## [Task to carry out]
Quote all of the records below word for word, leaving out the pictures.

Records excerpted from a collection
● ● ●

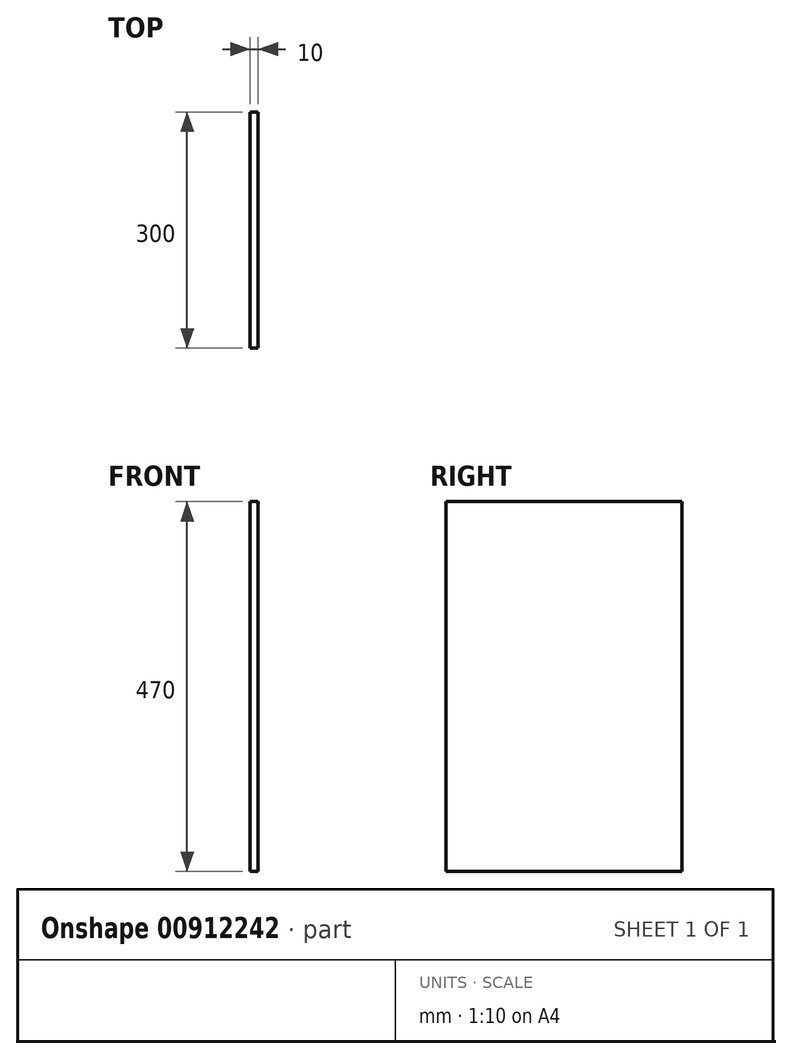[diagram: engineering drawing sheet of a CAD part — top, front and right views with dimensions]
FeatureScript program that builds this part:
annotation { "Feature Type Name" : "Feature", "Feature Type Description" : "" }
export const myFeature = defineFeature(function(context is Context, id is Id, definition is map)
    precondition{}
    {
        {
            var Q0;
            Q0=qCreatedBy(makeId("Right.planeOp"),FACE);
            var sketch = newSketch(context, id + "F0", { "sketchPlane" : qUnion([Q0])});
            skLineSegment(sketch, "E0.bottom", {"start": v(-203.46, 344.1) * mm, "end": v(96.54, 344.1) * mm});
            skLineSegment(sketch, "E0.top", {"start": v(-203.46, -125.9) * mm, "end": v(96.54, -125.9) * mm});
            skLineSegment(sketch, "E0.left", {"start": v(-203.46, 344.1) * mm, "end": v(-203.46, -125.9) * mm});
            skLineSegment(sketch, "E0.right", {"start": v(96.54, 344.1) * mm, "end": v(96.54, -125.9) * mm});
            skSolve(sketch);
        }
        {
            var Q0;
            Q0=makeQuery(id+"F0.imprint","IMPRINT",FACE,{"disambiguationData":[TD([[makeQuery(id+"F0.imprint","IMPRINT",EDGE,{"derivedFrom":sQuery(id+"F0.wireOp",EDGE,"E0.bottom")}),-1.0]])]});
            extrude(context, id + "F1", {"entities" : qUnion([Q0]), "depth" : 10 * mm, "offsetDistance" : 25 * mm});
        }
    });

● ● ●

## [Result of this exercise]
[diagram: engineering drawing sheet of a CAD part — top, front and right views with dimensions]
FeatureScript program that builds this part:
annotation { "Feature Type Name" : "Feature", "Feature Type Description" : "" }
export const myFeature = defineFeature(function(context is Context, id is Id, definition is map)
    precondition{}
    {
        {
            var Q0;
            Q0=qCreatedBy(makeId("Right.planeOp"),FACE);
            var sketch = newSketch(context, id + "F0", { "sketchPlane" : qUnion([Q0])});
            skLineSegment(sketch, "E0.bottom", {"start": v(-203.46, 344.1) * mm, "end": v(96.54, 344.1) * mm});
            skLineSegment(sketch, "E0.top", {"start": v(-203.46, -125.9) * mm, "end": v(96.54, -125.9) * mm});
            skLineSegment(sketch, "E0.left", {"start": v(-203.46, 344.1) * mm, "end": v(-203.46, -125.9) * mm});
            skLineSegment(sketch, "E0.right", {"start": v(96.54, 344.1) * mm, "end": v(96.54, -125.9) * mm});
            skSolve(sketch);
        }
        {
            var Q0;
            Q0=makeQuery(id+"F0.imprint","IMPRINT",FACE,{"disambiguationData":[TD([[makeQuery(id+"F0.imprint","IMPRINT",EDGE,{"derivedFrom":sQuery(id+"F0.wireOp",EDGE,"E0.bottom")}),-1.0]])]});
            extrude(context, id + "F1", {"entities" : qUnion([Q0]), "depth" : 10 * mm, "offsetDistance" : 25 * mm});
        }
    });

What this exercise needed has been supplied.